There was only the slightest stutter to Isabel’s movements, and she began to dunk the washcloth into the water. “He’s very busy right now. It’s been chaos in the city, or so I hear.”

“Did he ask about us?”

“Madison, it’s a very complex process. He can’t do it from Greenwich.”

“What is? What’s complex?”

Isabel didn’t answer. She put her palm to one of the frothy peaks of bubbles and sliced it in half with a slow motion, like a karate chop played at delayed speed.

“You mean when a company gets liquidated.”

The word had the exact effect Madison had hoped for. She saw that her mother was wondering what she’d read, how much she understood.

“I just thought he might have asked about us. About me.”

“Your father misses you, sweetheart, do you really need me to tell you that?”

Yes I do, she thought, why don’t you know that?

“You know I leave the business to your father. Unless he needs me.”

Isabel spread the wet washcloth across her chest and breastbone, leaned her head back, and closed her eyes again. Speaking to her mother this way, eyes closed, nose and chin in the air, felt to Madison like they weren’t really speaking at all. The bathroom had become a pale bubble of untold strength, as though Madison could talk and talk without piercing its surface, without exposing them both to the world beyond.

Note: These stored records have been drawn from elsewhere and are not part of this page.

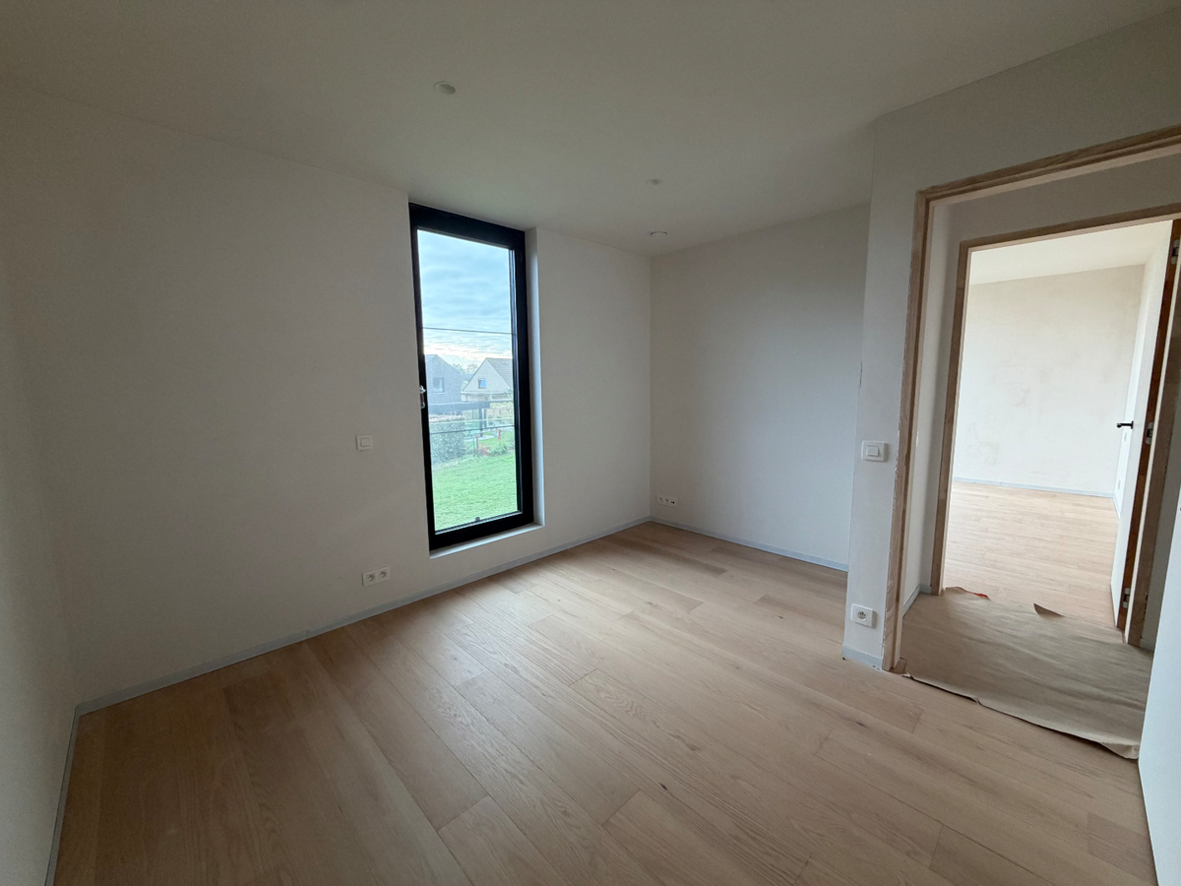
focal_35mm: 14
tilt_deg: -7.4
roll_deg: +1.4
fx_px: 478
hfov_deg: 102.1
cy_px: 443
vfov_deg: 85.7
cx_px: 590
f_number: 2.2
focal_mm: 2.22
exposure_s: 1/121
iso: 200
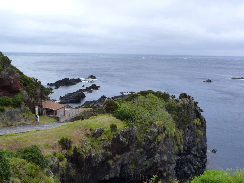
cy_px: 92
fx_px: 226
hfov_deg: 56.8
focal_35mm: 32
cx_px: 122
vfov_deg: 44.2
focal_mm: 5.8
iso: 125
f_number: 4.5
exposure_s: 1/200
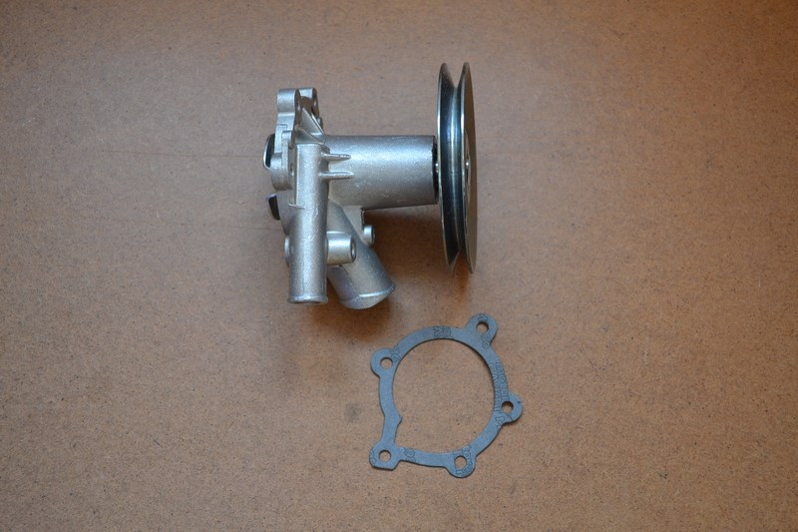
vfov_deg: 30.8
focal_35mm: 44
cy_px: 266
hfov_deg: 45.0
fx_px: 964
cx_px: 399
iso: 400
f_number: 4.5
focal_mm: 29
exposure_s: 1/50
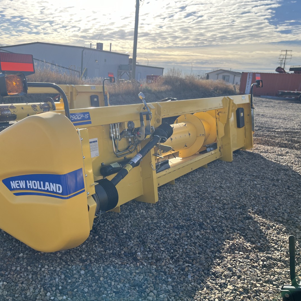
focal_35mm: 31
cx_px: 107
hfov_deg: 51.8
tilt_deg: -12.3
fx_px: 305
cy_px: 150
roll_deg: -3.4
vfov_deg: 52.5
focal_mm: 5.1
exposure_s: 1/2222
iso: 50
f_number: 1.6
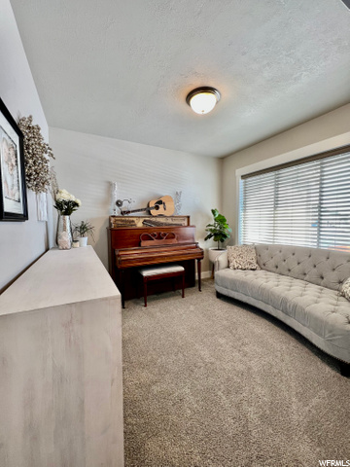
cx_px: 175
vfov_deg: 106.2
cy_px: 234
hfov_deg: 89.9
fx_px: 175
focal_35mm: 13
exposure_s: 1/120
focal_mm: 1.57
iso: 100
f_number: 1.8
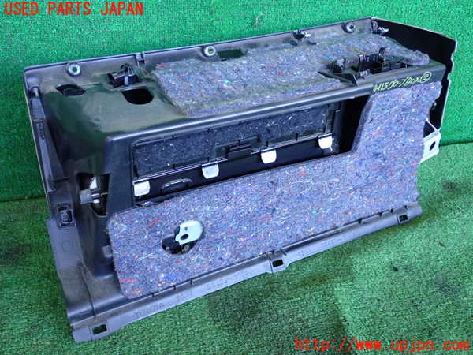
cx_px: 236
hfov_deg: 51.4
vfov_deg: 39.7
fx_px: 492
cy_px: 178
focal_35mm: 36
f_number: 2.5
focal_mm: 6.37
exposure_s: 1/125
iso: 800
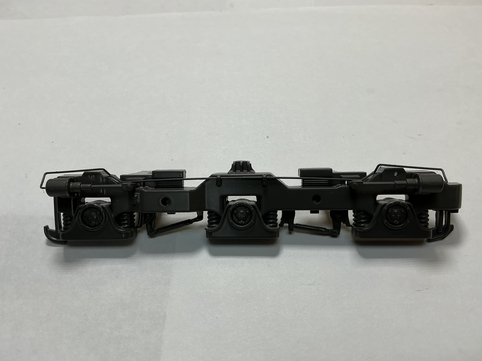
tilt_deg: -52.0
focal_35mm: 29
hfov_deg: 61.7
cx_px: 241
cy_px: 180
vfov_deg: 48.2
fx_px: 404
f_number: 1.8
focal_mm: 3
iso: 20
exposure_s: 1/202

“What have people been telling you?”

Who, Madison thought, who could she possibly think I’ve been talking to this week?

“He signed up for it,” her mother continued, having barely left Madison any time to respond. “When he agreed to be the CEO. You can’t get the worship without the blame. That’s something your father’s always struggled with. He wants all of one without any of the other. But where are you getting this? Jake Levins?”

“Did you read his column today?”

“Please. You think I care what that little man has to say?”

“I love Jake and Lori,” Madison whispered, peering down at her toenails, at the chipped purple polish she’d applied a month ago, five years ago, it was impossible to tell the difference.

“I know you do. But in this particular area, Amanda’s father is a man possessed, Madison. He thinks it’s a good thing that he’s the lone voice crying out in the wilderness.”

“But that doesn’t mean he’s wrong,” Madison said. “Just because he’s thinking for himself.”